Novita mengatakan...

bagus sekali artikelnya, sangat bermanfaat bagi para generasi muda agar lbh mengenal sampah. saya mau tanya, kan biasanya orang-orang sering membuang sampah sembarangan. gmana cara memotivasi mereka (org di sekitar kita) agar tdk suka membuang sampah sembarangan? mhon penjelasannya. sakalangkong...

Laili Itu Saia, 093654020 mengatakan...

Sipp siph artikelnya., mari kita lestarikan budaya "buang sampah pada tempatnya", sebagai motivasi agar masyarakat sadar untuk membuang sampah pada tempatnya dapat dilakukan dengan pemberian info sejak dini, misalnya pelatihan daur ulang dan pendidikan berkarakter. cara lain dengan kita sendiri memulai memberi contoh dan menjaga agar lingkungan sekitar kita bersih. dengan itu orang akan sungkan tuk buang sampah sembarangan., gamana? oke kan..!

Dhesta Nurdana Puspita mengatakan...

iya betul apa yang dikatakan laili, salah satunya dengan kita memberikan info-info tentang betapa pentingnya kita membuang sampah pada tempatnya dan memberikan pelatihan daur ulang pada masyarakat. selain itu faktor yang paling penting adalah kesadaran pada diri kita sendiri bahwa membuang sampah pada tempatnya itu sangat bermanfaat untuk diri kita sendiri dan lingkungan sekitar.

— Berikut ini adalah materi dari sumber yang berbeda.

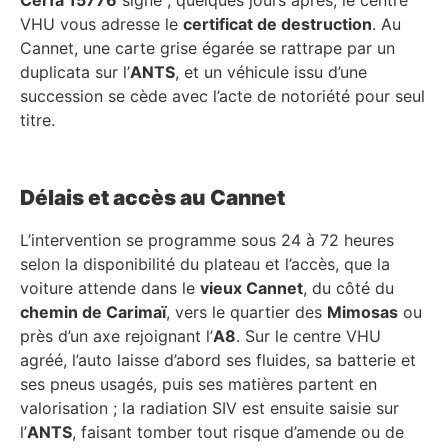
VHU vous adresse le
certificat de destruction
. Au
Cannet, une carte grise égarée se rattrape par un
duplicata sur l’
ANTS
, et un véhicule issu d’une
succession se cède avec l’acte de notoriété pour seul
titre.
Délais et accès au Cannet
L’intervention se programme sous 24 à 72 heures
selon la disponibilité du plateau et l’accès, que la
voiture attende dans le
vieux Cannet
, du côté du
chemin de Carimaï
, vers le quartier des
Mimosas
ou
près d’un axe rejoignant l’
A8
. Sur le centre VHU
agréé, l’auto laisse d’abord ses fluides, sa batterie et
ses pneus usagés, puis ses matières partent en
valorisation ; la radiation SIV est ensuite saisie sur
l’
ANTS
, faisant tomber tout risque d’amende ou de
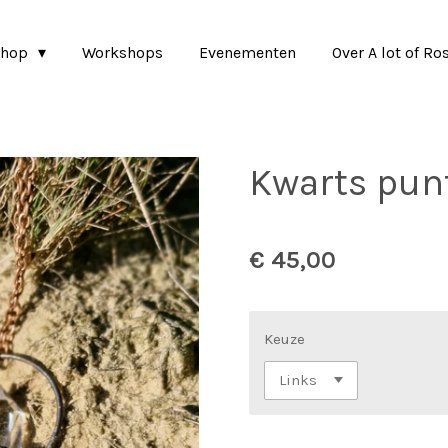
shop
Workshops
Evenementen
Over A lot of Ro
Kwarts pu
€ 45,00
Keuze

pRecious liVe mengatakan...

kak dhesta saya mohon ijin untk mengkopi artikel ini sebagai bahan tugas ya..terimakasih:)

Anadya mengatakan...

mohon izin copy kak

Unknown mengatakan...

MARI KITA JUGA MERUBAH POLA PIKIR KITA DARI "MEMBUANG SAMPAH" MENJADI "MENARUH SAMPAH", KARENA KATA "MEMBUANG" MEMPUNYAI KONOTASI BAHWA BARANG TERSEBUT TIDAK BERGUNA LAGI. TERIMA KASIH

Unknown mengatakan...

kalau di indo sudah disediakan tempat sampah yg ditandai tetep aja buangnya sembarangan.. prihatin jadinya.